> Aangeleverd fragment
Duitsland argumenteert dat Rolandwerft derhalve nu reeds over twee uitrustingsplaatsen beschikt, zelfs indien één ervan in de tweede „rij” gelegen is. Aangezien het tweede schip niet door de kadekranen bereikt kan worden, moeten autokranen of drijvende kranen gebruikt worden. Na de verlenging van de kade zullen de werkzaamheden duidelijk efficiënter kunnen verlopen, omdat het schip dan rechtstreeks van de kade kan worden uitgerust. Duitsland voert voorts aan dat de Duitse marine weigerde Rolandwerft opdrachten toe te kennen wegens deze uitrusting van schepen in de tweede rij.

(53)

Duitsland voert aan dat de verplaatsing van de tweede ligplaats naar de verlengde bestaande kade niet neerkomt op de bouw van een nieuwe installatie, maar een maatregel vormt om de productiviteit van de beide ligplaatsen te verhogen, door deze niet meer parallel, maar naast elkaar te plaatsen. De nieuwe kraan, die op de nieuwe kade geïnstalleerd zal worden, zal de thans gebruikte autokranen en drijvende kranen vervangen. Het gebruik van de nieuwe kraan zal de productiviteit verhogen.

(54)

> Instructies
(a) Noem alle soorten kranen die in het fragment over Rolandwerft voorkomen.
(b) Werk in het fragment over Rolandwerft de passage van "Duitsland voert aan" tot en met "de productiviteit verhogen." bij door "autokranen" te vervangen door "mobiele kranen", en geef de aangepaste passage volledig weer.

> Verstrekte gegevens

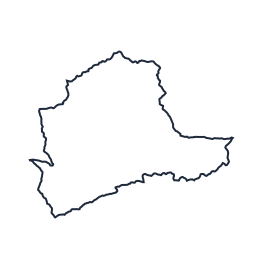 Nubi, Tongsa, Bhutan, rotated 81°
{"feature_id": "84629894B54102574648684", "entity_name": "Nubi", "entity_type": "district", "adm_level": 2, "iso_a3": "BTN", "parent_name": "Bhutan", "parent_adm1": "Tongsa", "projection": "mercator", "projection_center": [90.45, 27.625], "detail": "fine", "context": "isolated", "style": "outline", "palette": "slate", "viewbox_px": 256, "rotation_deg": 81, "n_neighbors": 0, "source": "geoboundaries", "source_scale": "gbopen_adm2", "svg_char_len": 5787}
<svg xmlns="http://www.w3.org/2000/svg" viewBox="0 0 256 256"><g transform="rotate(81 128 128)"><path d="M154.2,26.1L153.6,27.2L154.4,29.4L154.1,31.5L154.1,34.2L153.8,35.3L152.8,37.1L152.8,39.2L152.2,40.9L152.1,42.4L151.5,44.1L152.1,46.4L151.1,48.9L150.1,52.0L149.7,52.8L148.9,53.7L148.6,54.5L148.5,56.3L148.0,58.6L147.9,60.1L147.3,62.1L147.5,62.7L147.4,63.6L147.1,64.1L147.4,65.3L147.1,67.0L147.1,69.7L145.8,70.9L145.7,71.1L145.9,72.0L145.6,72.9L145.5,73.7L144.6,75.3L144.4,76.1L143.7,77.4L142.6,77.2L142.0,77.2L139.8,79.3L139.3,79.6L138.3,81.4L134.9,83.2L134.0,83.3L131.7,82.9L130.8,83.0L125.0,84.4L122.8,85.2L121.9,86.0L120.5,86.3L118.4,87.5L117.8,88.1L116.1,89.3L115.0,90.7L114.1,90.7L111.9,89.9L111.6,89.9L110.3,91.9L109.7,92.6L109.3,92.9L107.5,92.6L105.1,92.6L104.3,92.4L103.9,91.9L103.2,90.3L101.9,89.1L101.4,87.7L99.5,85.3L99.0,85.4L98.4,85.6L96.6,87.1L95.4,87.4L93.8,88.2L93.0,88.2L90.8,90.3L90.2,90.5L89.7,90.4L88.1,89.5L86.5,88.9L86.2,89.0L85.1,90.0L84.0,90.3L83.2,90.7L81.4,90.4L80.5,91.3L80.3,91.3L79.8,91.0L79.2,90.0L78.6,89.3L78.1,89.2L77.2,89.3L76.6,89.1L75.8,88.7L74.3,87.2L73.8,86.9L73.3,86.9L72.6,87.5L71.5,88.0L70.5,89.5L68.2,91.4L66.7,92.1L66.2,92.6L65.8,94.3L65.8,96.4L66.0,97.5L65.9,98.4L64.4,101.3L63.4,104.1L63.8,105.2L63.6,106.1L64.3,107.1L65.0,107.5L65.2,108.7L64.4,109.1L63.4,110.1L63.4,111.0L63.9,112.0L63.9,112.9L63.7,113.5L62.7,114.0L61.5,115.3L60.2,116.0L59.8,116.4L59.5,116.9L59.4,117.5L58.3,120.0L57.5,120.4L56.6,121.5L53.5,122.5L52.1,123.1L51.4,123.9L51.1,124.8L51.3,125.7L51.9,126.7L52.2,127.8L52.2,128.7L52.0,130.1L52.4,130.5L54.2,131.7L56.0,133.2L56.7,134.2L57.2,134.9L57.3,135.8L57.0,137.9L58.1,138.9L58.9,140.5L58.8,141.0L57.9,142.6L58.2,143.4L58.7,143.6L58.9,143.9L59.0,144.8L58.9,145.9L59.0,146.2L60.0,146.8L60.7,147.4L60.6,149.9L60.9,152.2L61.3,152.9L62.5,153.9L62.8,154.3L63.6,157.5L64.0,157.9L65.2,158.0L65.7,158.2L65.8,158.5L65.6,160.0L66.2,161.4L65.9,162.5L66.1,164.0L67.0,164.8L68.6,165.6L68.9,166.0L69.3,168.7L69.1,169.3L68.5,170.0L69.3,171.2L70.1,171.5L71.0,172.3L72.4,175.2L73.1,176.2L73.1,176.7L72.8,178.5L71.7,180.9L76.1,180.5L76.5,180.9L77.0,182.0L77.5,182.4L78.3,182.6L80.1,182.3L81.5,181.9L82.7,181.9L84.1,181.5L86.2,181.7L88.2,182.8L88.8,183.5L90.2,184.6L90.5,185.1L91.0,186.5L92.0,187.6L92.8,188.4L93.6,188.2L94.2,188.7L94.2,189.3L94.0,192.0L94.1,193.5L94.8,195.1L96.6,197.9L96.8,198.4L96.8,198.7L95.9,200.3L95.7,200.8L95.9,203.5L96.3,205.2L96.2,207.0L95.8,208.8L95.6,210.7L95.4,212.0L95.5,212.3L96.3,212.6L97.0,213.1L98.2,213.2L99.6,212.9L101.1,212.9L103.1,212.3L104.3,212.2L105.1,212.0L106.8,212.4L108.9,212.6L110.0,212.9L112.0,212.6L113.1,212.0L113.7,212.2L115.1,213.2L118.1,213.5L118.6,213.2L119.4,212.3L120.1,212.0L121.2,212.0L122.3,212.5L123.2,212.5L125.2,210.7L126.1,210.6L127.2,211.0L128.8,211.8L131.7,212.2L133.7,213.5L135.2,213.7L137.0,214.6L137.6,214.7L138.4,214.2L139.7,212.7L142.3,210.7L144.0,210.4L147.0,209.1L149.7,208.7L151.1,208.2L151.9,207.6L152.3,207.6L153.3,208.4L152.9,210.4L152.8,210.6L151.3,211.1L149.9,212.7L148.6,214.3L148.3,215.2L148.1,216.0L148.0,217.8L146.2,221.2L144.4,226.7L144.3,227.6L144.4,229.1L144.3,229.9L144.7,229.8L145.2,228.4L146.1,227.3L148.2,226.3L149.2,225.2L150.9,224.1L151.7,223.2L153.1,222.1L153.7,221.4L156.7,220.3L157.6,219.5L157.8,219.4L159.3,219.5L160.7,220.1L161.8,220.3L164.8,221.6L165.4,221.7L166.0,221.5L166.5,221.6L168.9,223.4L170.3,224.0L173.6,226.0L174.7,226.4L175.3,226.4L176.1,225.6L177.5,225.1L178.5,224.5L179.2,223.9L179.5,223.0L182.2,222.7L184.0,221.6L184.3,221.2L184.6,220.6L185.0,220.2L186.5,220.0L187.0,219.8L190.0,219.7L191.2,218.0L191.5,217.5L193.1,217.0L195.1,215.8L195.7,215.7L196.9,215.9L197.7,216.2L198.6,216.3L199.7,216.8L200.1,216.7L202.5,215.1L204.3,214.4L204.9,213.9L203.4,210.8L203.0,209.7L203.3,205.0L203.8,204.5L203.8,204.2L203.0,203.3L202.2,202.0L202.1,201.4L201.9,200.6L201.4,200.0L201.3,198.2L201.1,197.6L200.3,196.9L199.7,196.6L199.5,195.7L200.2,190.9L200.7,189.2L200.5,188.4L199.7,188.1L199.1,187.5L198.4,186.1L196.9,184.1L196.8,183.5L196.1,182.6L195.9,180.8L195.6,180.2L195.7,178.9L195.2,177.5L195.2,176.8L195.7,175.6L195.7,175.3L195.2,174.3L193.9,172.3L193.7,171.1L191.4,166.8L191.3,165.4L190.9,164.6L190.7,163.7L190.8,163.4L191.2,162.8L191.0,161.5L190.8,160.5L190.4,160.0L190.6,158.6L190.2,155.9L190.5,155.1L190.2,153.2L189.9,150.0L189.1,149.3L189.0,148.7L188.5,148.4L187.1,148.5L185.3,149.7L184.7,149.6L184.5,149.0L184.3,147.4L184.5,145.8L184.3,145.6L183.4,143.3L183.4,142.2L183.8,139.6L184.0,137.2L183.4,136.3L183.3,134.5L182.4,134.0L182.3,133.5L182.3,132.4L182.8,131.3L183.1,130.0L181.8,128.4L181.7,126.8L182.1,125.3L183.9,121.6L184.0,121.0L181.1,120.9L178.8,121.2L177.9,121.1L177.0,120.8L176.7,120.5L176.3,119.8L176.0,118.6L176.1,118.1L177.5,116.2L178.4,113.7L179.0,112.4L177.0,109.5L177.2,108.0L177.6,107.2L178.7,105.7L179.2,103.7L179.7,103.0L179.7,102.6L179.2,102.2L178.0,100.2L178.3,99.0L179.5,97.9L179.5,97.2L178.8,96.5L178.6,96.0L178.5,93.7L178.6,92.9L178.8,92.4L180.0,91.6L180.6,90.7L180.9,90.0L181.3,89.9L182.8,90.1L183.4,90.6L185.1,91.1L185.6,91.0L186.9,90.4L187.1,88.9L187.9,86.2L187.7,85.8L186.9,85.4L185.7,84.4L185.2,83.5L184.8,82.1L185.2,81.3L185.8,80.8L186.5,79.7L187.0,79.1L187.9,78.4L189.3,78.1L188.7,75.6L188.6,74.6L188.8,73.3L188.7,72.7L190.0,70.8L189.6,70.6L189.3,70.1L188.7,67.4L188.7,66.4L188.4,65.9L187.7,65.0L186.6,64.2L185.1,63.5L184.9,62.5L185.3,60.5L186.5,59.7L187.1,59.0L187.6,58.0L186.4,55.8L186.1,55.0L186.3,54.5L186.1,54.1L184.9,52.7L184.3,52.4L184.1,51.9L183.9,50.6L184.3,50.1L184.5,49.1L183.9,47.7L182.9,46.3L181.2,44.7L179.9,42.3L178.5,40.7L177.4,39.9L178.4,38.4L180.1,37.3L180.0,36.1L178.6,34.7L177.2,33.6L175.9,33.7L173.1,34.4L168.7,33.0L166.3,33.0L164.1,34.1L163.4,34.6L162.3,34.9L161.8,34.5L161.0,34.1L159.5,31.5L157.1,28.5L155.3,27.3L154.2,26.1Z" fill="none" stroke="#1e293b" stroke-width="2"/></g></svg>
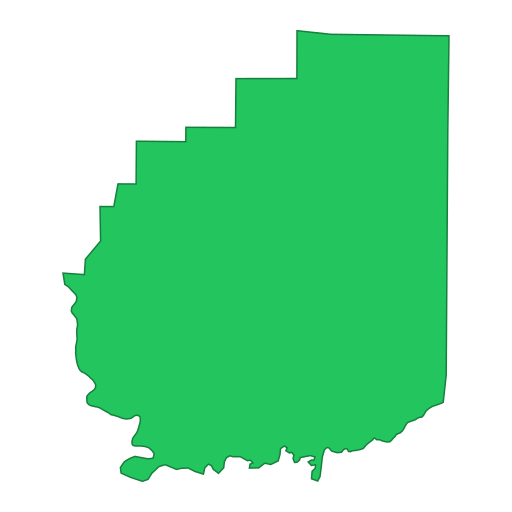 the district of Clarion, Pennsylvania, United States of America
{"feature_id": "52423323B69998039622942", "entity_name": "Clarion", "entity_type": "district", "adm_level": 2, "iso_a3": "USA", "parent_name": "United States of America", "parent_adm1": "Pennsylvania", "projection": "robinson", "projection_center": [-79.501, 41.202], "detail": "fine", "context": "isolated", "style": "filled", "palette": "green", "viewbox_px": 512, "rotation_deg": 0, "n_neighbors": 0, "source": "geoboundaries", "source_scale": "gbopen_adm2", "svg_char_len": 3087}
<svg xmlns="http://www.w3.org/2000/svg" viewBox="0 0 512 512"><path d="M68.1,286.5L69.0,287.5L72.0,290.7L74.7,293.4L76.0,294.9L76.8,297.0L76.5,300.6L76.0,301.6L75.5,302.6L73.6,305.0L72.3,306.6L71.7,307.6L71.3,311.0L72.3,313.2L74.0,315.1L74.8,316.1L75.7,317.2L76.5,318.4L77.0,319.7L77.6,325.1L76.8,329.3L76.8,333.4L77.1,339.4L76.5,343.0L75.8,346.1L75.7,349.0L75.8,351.0L75.6,352.8L76.3,358.9L76.9,362.3L77.8,365.5L78.8,368.0L79.4,369.2L80.4,370.6L82.0,372.0L83.5,372.5L85.8,373.9L89.3,376.6L90.6,378.2L92.5,379.6L93.5,380.9L93.9,381.6L94.5,382.5L95.0,383.4L95.7,384.8L95.5,387.7L94.0,389.9L89.4,393.2L87.3,395.6L86.8,396.6L86.9,401.5L87.5,403.3L89.1,404.8L90.1,405.3L91.6,405.9L93.3,406.2L95.2,406.7L96.8,406.9L98.8,407.5L100.2,408.1L103.7,410.2L106.5,411.8L108.7,412.9L111.0,414.7L113.2,415.1L115.2,415.7L117.5,416.4L118.5,416.7L119.9,417.3L120.6,417.6L123.5,418.6L126.4,419.0L130.8,418.4L133.0,417.0L134.7,415.7L137.2,415.1L139.6,416.3L140.2,417.5L140.3,420.9L139.8,423.5L139.4,424.8L139.1,426.1L137.8,430.2L137.3,431.5L137.0,432.1L136.7,432.7L135.6,434.2L134.5,435.8L133.8,436.7L132.7,438.4L131.9,441.7L132.2,444.3L133.1,445.4L135.2,446.0L141.0,446.0L144.9,446.5L147.6,447.3L149.0,447.9L152.1,450.7L154.2,453.8L153.0,458.3L147.8,458.8L134.9,456.4L130.8,458.0L128.1,459.4L124.3,461.8L120.4,467.5L121.1,473.1L130.7,477.4L142.4,481.3L148.0,479.4L151.8,473.3L158.9,466.6L165.2,464.7L176.5,469.4L181.2,468.3L188.1,468.0L195.0,471.5L203.4,474.1L204.8,467.9L208.4,464.1L211.6,465.8L213.2,469.3L218.5,473.3L223.7,467.8L224.4,461.7L226.4,457.7L229.8,455.8L232.9,456.7L240.3,456.7L247.5,460.7L250.4,460.2L252.8,462.9L250.0,464.2L249.4,468.1L253.3,468.0L258.7,467.9L264.8,463.2L270.7,464.5L278.2,460.9L279.9,454.8L280.6,448.5L284.4,446.0L287.1,447.8L285.9,450.7L289.5,453.0L291.7,452.4L294.0,455.2L293.0,458.4L294.6,462.5L297.1,462.2L299.6,460.0L300.2,457.6L303.7,456.9L310.2,455.6L315.0,456.9L313.9,460.2L311.5,460.0L308.2,462.0L311.4,465.5L313.7,465.0L315.5,464.9L315.3,468.2L312.1,471.3L311.5,478.8L317.7,481.0L320.0,476.6L320.8,470.5L322.4,456.7L324.4,450.0L326.0,448.2L327.5,447.5L329.3,448.1L330.2,449.5L331.9,451.2L337.2,452.7L341.4,452.3L343.1,450.2L344.3,449.1L345.6,448.7L347.3,449.0L347.8,450.0L348.4,451.4L350.5,451.7L352.0,450.9L355.9,450.4L359.3,449.7L361.4,449.2L363.3,448.4L364.3,447.4L364.7,446.7L366.6,444.6L369.3,442.4L372.8,439.7L373.5,438.5L374.8,438.1L376.7,439.7L380.0,439.8L381.7,440.7L384.5,441.5L387.4,442.0L389.9,441.7L391.7,440.1L393.4,438.0L395.4,436.2L396.0,434.7L398.7,433.4L400.1,432.9L402.2,431.1L404.0,428.5L405.2,426.0L405.8,425.0L406.4,424.2L406.7,423.5L407.9,422.4L409.8,421.7L411.8,420.9L414.3,420.1L415.6,419.6L417.3,418.3L419.7,417.3L421.8,417.1L423.5,415.4L423.9,414.6L424.3,413.9L425.5,412.0L426.2,410.8L429.2,408.3L432.4,406.4L441.3,403.3L443.2,402.3L446.2,375.2L447.8,131.2L449.0,35.8L330.6,34.3L297.0,30.7L296.9,78.5L236.0,78.6L235.5,127.5L185.9,127.3L185.8,141.7L136.4,141.2L136.1,184.0L118.0,183.9L113.8,206.6L100.0,206.5L100.6,241.0L85.4,259.2L84.4,274.6L63.0,273.1L64.8,284.4L68.1,286.5Z" fill="#22c55e" stroke="#15803d" stroke-width="1.5"/></svg>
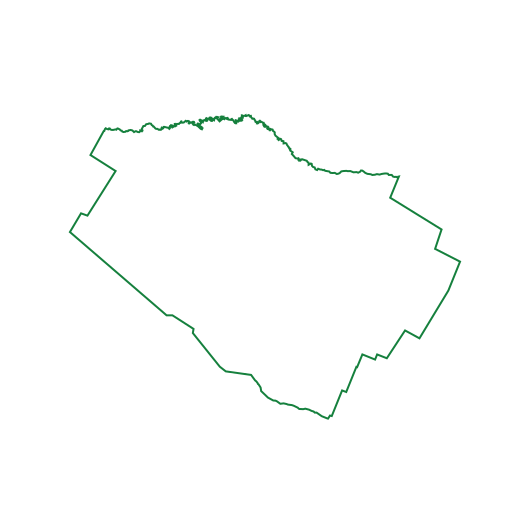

> Antwoorden per opdracht
(a) kadekranen, autokranen, drijvende kranen, de nieuwe kraan

(b)
Duitsland voert aan dat de verplaatsing van de tweede ligplaats naar de verlengde bestaande kade niet neerkomt op de bouw van een nieuwe installatie, maar een maatregel vormt om de productiviteit van de beide ligplaatsen te verhogen, door deze niet meer parallel, maar naast elkaar te plaatsen. De nieuwe kraan, die op de nieuwe kade geïnstalleerd zal worden, zal de thans gebruikte mobiele kranen en drijvende kranen vervangen. Het gebruik van de nieuwe kraan zal de productiviteit verhogen.